Passage:
--- BEGIN ---
Tuesday, May 25, 2010

Love the sinner - hate the sin

We've all heard the phrase "love the sinner but hate the sin" (or some variation); in fact, I suspect many of us, in our darkest days of denial, probably uttered these words ourselves.  But, what does it really mean?  Or is it merely a clever sound bite devoid of any real meaning?  Not unlike "gay marriage will destroy the sanctity of marriage"

On the surface, it comes across as saying "I love you in spite of your faults".  But, saying you love the sinner but hate the sin puts the emphasis more on the sin rather on than the person committing the sin. It's like saying "I don't hate you - I just hate certain things about you" - can we honestly call that "love"?  Or does true, honest, and pure love mean that we try to overlook the faults in a person and focus on the good in them?

The word "hate" is such a strong word in the english language - which might explain why this particular phrase seems to be reserved for only the most egregious of sins; although,  it's not applied uniformly.  In fact - I dare say, it's applied to the 'sin' of homosexuality far more than any other sin - perhaps even more than all other sins combined.

Let's say, for sake of discussion, that homosexual acts are a sin (a premise certainly not shared by many who read this blog) - but, just for the sake of discussion, is there really any justification in the gospel to hate the act of loving someone of the same gender?
--- END ---
Required work: Rewrite the blog post on loving the sinner, starting with "On the surface, it" and going on through "good in them?", with "faults" replaced by "flaws" each time it appears.

Raw data:
--- BEGIN ---
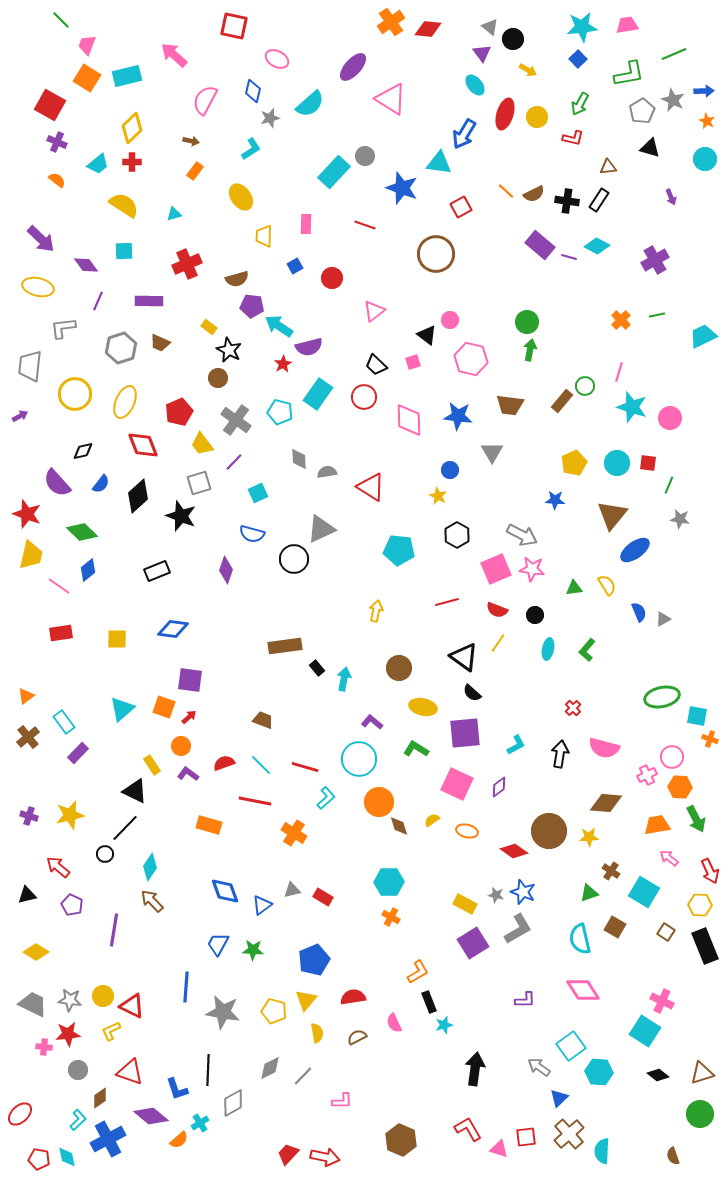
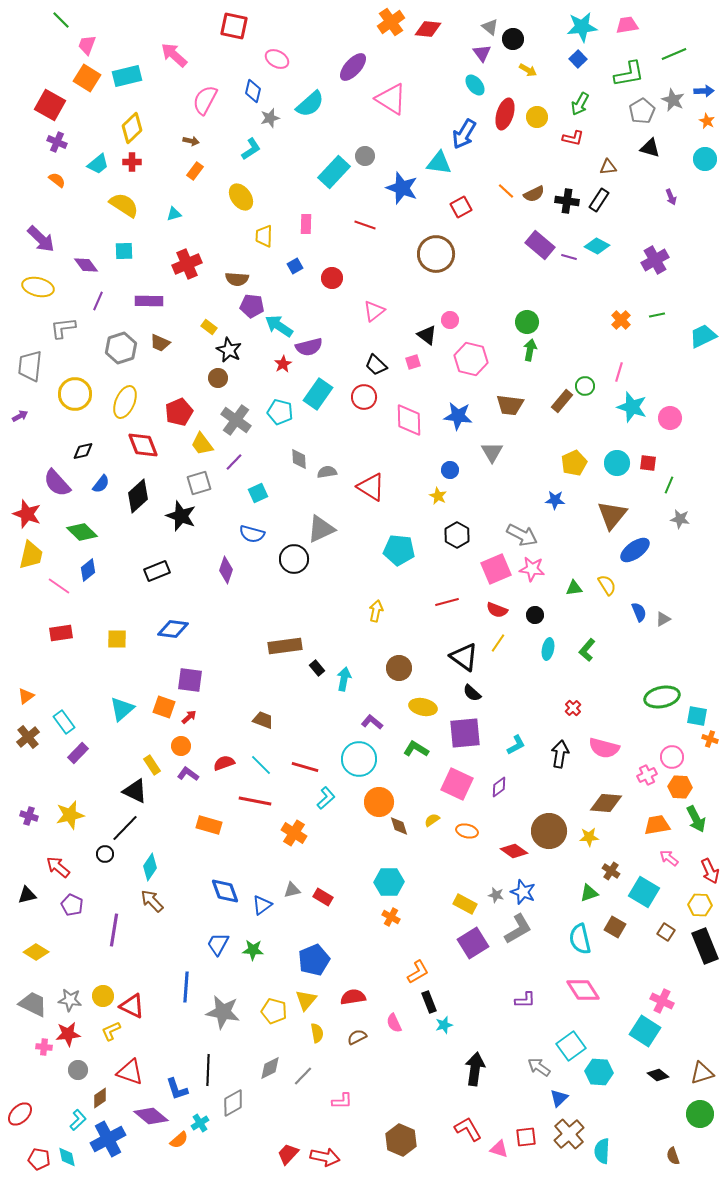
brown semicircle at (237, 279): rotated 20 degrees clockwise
--- END ---
Exercise output:
On the surface, it comes across as saying "I love you in spite of your flaws".  But, saying you love the sinner but hate the sin puts the emphasis more on the sin rather on than the person committing the sin. It's like saying "I don't hate you - I just hate certain things about you" - can we honestly call that "love"?  Or does true, honest, and pure love mean that we try to overlook the flaws in a person and focus on the good in them?